Das Ausmustern von allzu vagen Etiketten hat in Europa das Volumen von ESG-Finanzprodukten bereits um zwei Billionen Dollar zusammenschmelzen lassen - und das nur in Vorwegnahme der strengeren Regeln. Europäischen Fondsmanagern ist bewusst, dass diese Korrektur wohl noch weiter gehen muss.

Aufseher verlieren zunehmend die Geduld mit falschen oder überzogenen ESG-Behauptungen. Einige Geldhäuser stellten Sondereinheiten ab, die Marketingmaterialien durchforsten und sie von extravaganten Versprechen zur Nachhaltigkeit säubern sollen.
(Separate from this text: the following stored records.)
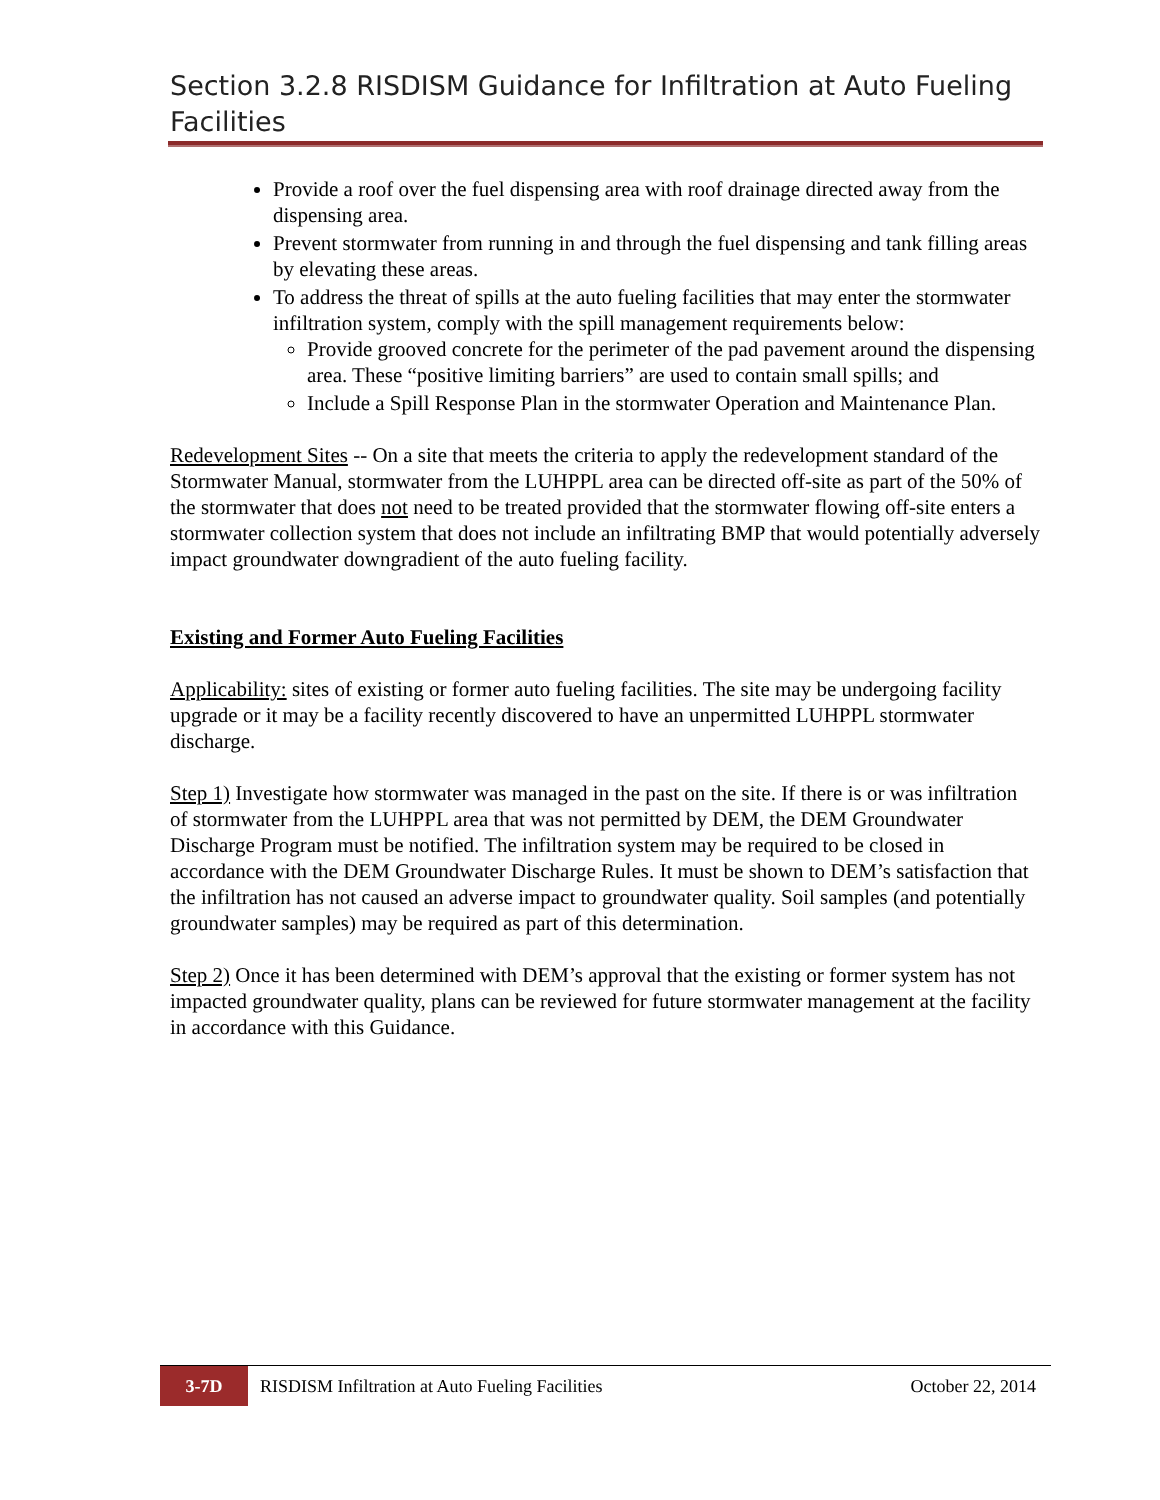Section 3.2.8 RISDISM Guidance for Infiltration at Auto Fueling Facilities
Provide a roof over the fuel dispensing area with roof drainage directed away from the dispensing area.
Prevent stormwater from running in and through the fuel dispensing and tank filling areas by elevating these areas.
To address the threat of spills at the auto fueling facilities that may enter the stormwater infiltration system, comply with the spill management requirements below:
Provide grooved concrete for the perimeter of the pad pavement around the dispensing area. These “positive limiting barriers” are used to contain small spills; and
Include a Spill Response Plan in the stormwater Operation and Maintenance Plan.
Redevelopment Sites -- On a site that meets the criteria to apply the redevelopment standard of the Stormwater Manual, stormwater from the LUHPPL area can be directed off-site as part of the 50% of the stormwater that does not need to be treated provided that the stormwater flowing off-site enters a stormwater collection system that does not include an infiltrating BMP that would potentially adversely impact groundwater downgradient of the auto fueling facility.
Existing and Former Auto Fueling Facilities
Applicability: sites of existing or former auto fueling facilities. The site may be undergoing facility upgrade or it may be a facility recently discovered to have an unpermitted LUHPPL stormwater discharge.
Step 1) Investigate how stormwater was managed in the past on the site. If there is or was infiltration of stormwater from the LUHPPL area that was not permitted by DEM, the DEM Groundwater Discharge Program must be notified. The infiltration system may be required to be closed in accordance with the DEM Groundwater Discharge Rules. It must be shown to DEM’s satisfaction that the infiltration has not caused an adverse impact to groundwater quality. Soil samples (and potentially groundwater samples) may be required as part of this determination.
Step 2) Once it has been determined with DEM’s approval that the existing or former system has not impacted groundwater quality, plans can be reviewed for future stormwater management at the facility in accordance with this Guidance.
3-7D
RISDISM Infiltration at Auto Fueling Facilities
October 22, 2014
Die Furcht, bei Greenwashing erwischt zu werden, geht um.

Greenwashing ist nicht wohl gelitten
Greenwashing – ein Begriff, der vor einem Jahrzehnt noch nicht auf dem Radar der Finanzbranche war – ist plötzlich zu einem Riesenproblem für Investmentfonds geworden. Und zwar spätestens seitdem ausgerechnet der Fondsmanager der größten deutschen Bank, die DWS Group, deswegen ins Fadenkreuz der US-Börsenaufsichtsbehörde SEC und der deutschen Bafin geriet.

Die frühere Nachhaltigkeitschefin der DWS, Desiree Fixler, auf die die Vorwürfe gegen DWS zurückgehen, sagt, “die Propaganda ist schlicht außer Kontrolle geraten”. Auch andere in der Branche hätten Schwierigkeiten, ihre ESG-Produkte genau zu kennzeichnen. “Fehler passieren. Viele Fondsmanager haben Schwierigkeiten, die hohen Anforderungen an ESG zu bewältigen, die neue europäische Regulierung zu bewältigen.” DWS bestreitet Fixlers Behauptungen.
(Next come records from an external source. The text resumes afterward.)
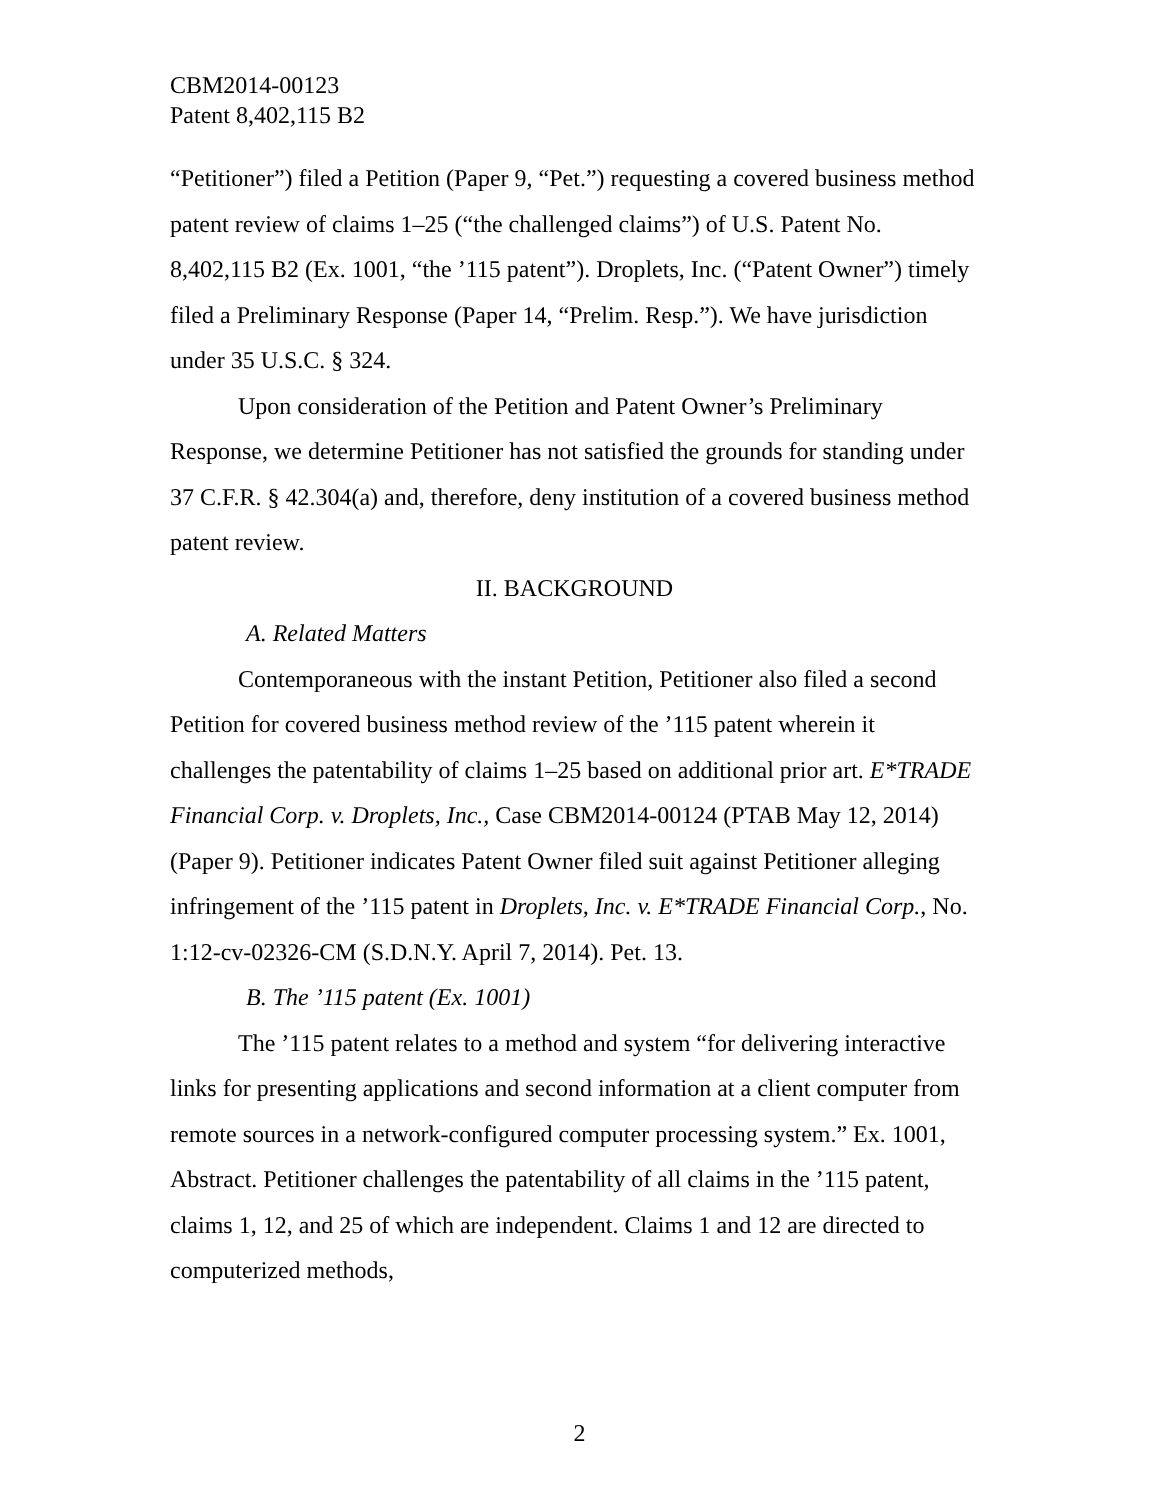CBM2014-00123
Patent 8,402,115 B2
“Petitioner”) filed a Petition (Paper 9, “Pet.”) requesting a covered business method patent review of claims 1–25 (“the challenged claims”) of U.S. Patent No. 8,402,115 B2 (Ex. 1001, “the ’115 patent”). Droplets, Inc. (“Patent Owner”) timely filed a Preliminary Response (Paper 14, “Prelim. Resp.”). We have jurisdiction under 35 U.S.C. § 324.
Upon consideration of the Petition and Patent Owner’s Preliminary Response, we determine Petitioner has not satisfied the grounds for standing under 37 C.F.R. § 42.304(a) and, therefore, deny institution of a covered business method patent review.
II. BACKGROUND
A. Related Matters
Contemporaneous with the instant Petition, Petitioner also filed a second Petition for covered business method review of the ’115 patent wherein it challenges the patentability of claims 1–25 based on additional prior art. E*TRADE Financial Corp. v. Droplets, Inc., Case CBM2014-00124 (PTAB May 12, 2014) (Paper 9). Petitioner indicates Patent Owner filed suit against Petitioner alleging infringement of the ’115 patent in Droplets, Inc. v. E*TRADE Financial Corp., No. 1:12-cv-02326-CM (S.D.N.Y. April 7, 2014). Pet. 13.
B. The ’115 patent (Ex. 1001)
The ’115 patent relates to a method and system “for delivering interactive links for presenting applications and second information at a client computer from remote sources in a network-configured computer processing system.” Ex. 1001, Abstract. Petitioner challenges the patentability of all claims in the ’115 patent, claims 1, 12, and 25 of which are independent. Claims 1 and 12 are directed to computerized methods,
2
ESG hat immens an Bedeutung gewonnen
Simmons & Simmons-Anwalt Firth sagt, die ESG-Landschaft verändere sich rasend schnell. Vor vier Jahren hätten ihn Investoren, die er zur Bedeutung von ESG aufklärte, praktisch rausgeworfen. Jetzt sei sich die Branche sehr bewusst, dass ESG ein enormes Thema ist, und dass Anti-Greenwashing-Vorschriften eine neue Welt von Rechtsrisiken eröffnen.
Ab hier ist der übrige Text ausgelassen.